Later that day I relayed my dream to Gary.  We talked diabetes for a little bit and then he said, "You might want to see what Chase wrote on the calendar."


As I read "Worst day ever in 2005" written on November 29th, my first thought was, "Damn you diabetes.  You win today."  Then I listened to what Gary told Chase.  He told him, "You could look at it as the worst day ever, or you could look at it as the day we finally found out what was wrong.   It was the day we knew how to make you feel better.  It was the day your life was saved.  It is a day to celebrate."

Even though we are closing in on our 8 year diabetes anniversary, we are still a work in progress.  It can cut, it can sting, but when we unite, it doesn't win. 

And, united, will continue to dream of a cure.

Wednesday, September 11, 2013

Me and Zzzzzzz

Last week, Hallie at The Princess and the Pump gave me the kick in the pants I needed to write again.  In her post, Destination Me, she challenged us to start taking care of ourselves.  She was going to start with getting more sleep.  Sleep.  How I've missed you.

I've been meaning to write about sleep.  Or lack there of.  My precious little boy did not sleep through the night until he was about 9 months old.  Or my darling daughter.  And my sweet baby boy as well.  Evil.  All three of them. 

Want to know one of the best ways to get on my bad side?  Tell me your child slept through the night at 6 weeks old.  BOOM - there you are!

Once son number one started sleeping through the night life started to get back to normal.  The little bugger did not like his crib.  He did not like his toddler bed.  He liked to be smack dab in the middle of his mom and dad. 

Around 22 months, our sleep was disrupted again.  That kid was a kicker and a thrasher - so much so that one of us would eventually have to move to another bed.  In hindsight, his restless sleep makes sense - to this day he will kick and thrash with a high blood sugar (in his OWN bed...thank God).

At age two came the diagnosis and the end of sleep for a very long time.  Enter sleepless nights worrying about him going low.  Or high.  Enter baby girl.  Enter continuous glucose monitor that wakes you from your slumber.  Enter baby boy.  Enter &^%ing colic. 

Enter studies about the health benefits of uninterrupted sleep to make you lose sleep over losing sleep.  A good night's sleep helps lower stress, improves your memory, makes you more alert, helps control your weight, and so on and so on.  Sign me up.

We've been working on sleep for a few months now.  Realistically, we like the kids to be in bed and asleep by 9.  It's hit and miss and we are the kill joy parents in the neighborhood, but sleep is a priority in our household.  Even if the sun is still out at 10 pm, Leah Marie!  Room darkening curtains, melatonin and white noise are my new best friend.
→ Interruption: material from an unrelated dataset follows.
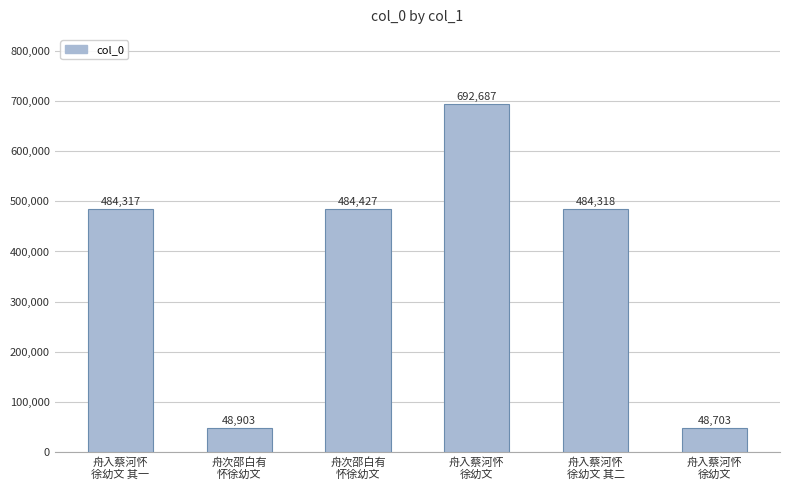

How many series are shown in this chart?

1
I stumbled across this image when I was looking for quotes on sleep.  It pretty much explains why I don't take care of myself.  Most of my sleep has been lost to diabetes - either worrying about it or "managing" it.  Although I complain about losing sleep, it has been worth the sleepless nights.  Every morning I wake and see those beautiful blue eyes looking back at me, that extra cup of coffee I may need is well worth a sleepless night. 

I'm getting there, Hallie.  I promise.